Fethi Tevetoğlu, "Milli Mücadele Yıllarındaki Kuruluşlar" adlı kitabında, İngiliz Muhipler Cemiyeti'nin kurucularından birinin doğrudan Sultan Vahdettin olduğunu belirtmiştir: "Türkiye İngiliz Muhipler Cemiyeti, başta Padişah VI. Mehmet Vahdettin ve Sadrazam Damat Ferit Paşa, Dahiliye Nazırı Ali Kemal, Adil, Mehmet Ali ve Saadettin Beylerle, Ayan'dan Hoca Vasfi efendi olmak üzere, İngilizlerin idareye biran önce el koymasını isteyen ve İngiliz himayesi projesini hazırlayan, milli güç ve güvenden yoksun, umudunu yitirmiş gafiller, korkaklarla, bir takım satılmışlar tarafından, İngilizlere muhabbet ve taraftarlık, kendilerine çıkar sağlamak için, Milli Mücadele'ye karşı kurulmuş bir ihanet şebekesidir."

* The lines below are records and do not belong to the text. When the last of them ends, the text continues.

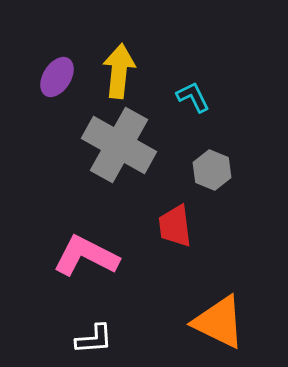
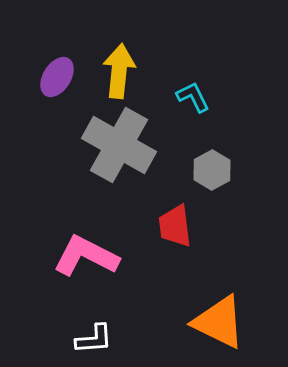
gray hexagon: rotated 9 degrees clockwise
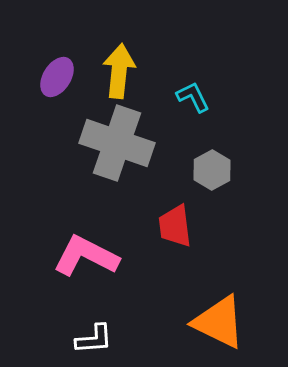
gray cross: moved 2 px left, 2 px up; rotated 10 degrees counterclockwise
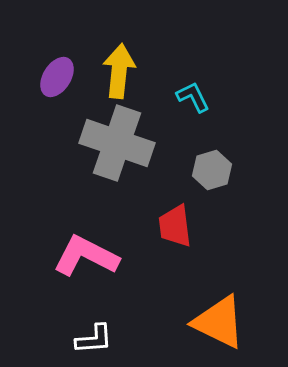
gray hexagon: rotated 12 degrees clockwise
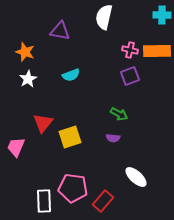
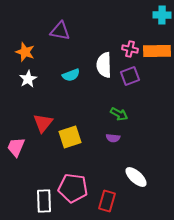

“İngiliz Uşağı” diyenlerin tarihe bir göz atmaları, araştırmaları, her sözün her insan için söylenmeyeceğini anlayıp öğrenmeleri, gerçek “yurtseverlerle” “İngiliz Uşaklarının” kimler olduğunu açık seçik bir biçimde görmeleri gerekirdi. Teali İslam Cemiyeti Başkanı ve İngiliz Muhipler Cemiyetinin yakınında olan İskilipli Mehmet Atıf Hocanın bildiriler yazıp Yunan uçaklarıyla dağıttırttığını öğrenmek bir yurttaşlık görevidir. Vahdettin’in İngilizlerle birlik olup, kurtuluş hareketini baltalamak için çıkardığı isyanları, Kuvayı Milliye’ye karşı kurdurttuğu Kuvayı İnzibatiye’yi, İngilizlerin Mondros’la Anadolu’yu işgal için gönderdiği Yunanlara “onlar bizim misafirlerimizdir” deyişini bilmeleri ve gerçek “İngiliz uşaklığının” ne olduğunu öğrenmeleri, anlamaları, ondan sonra konuşmaları bu millete, bu vatana, bu devlete vefa borçlarıdır... Aksi halde kendileri olamayan bu insanlar “şucu, bucu” olmaktan kurtulamazlar.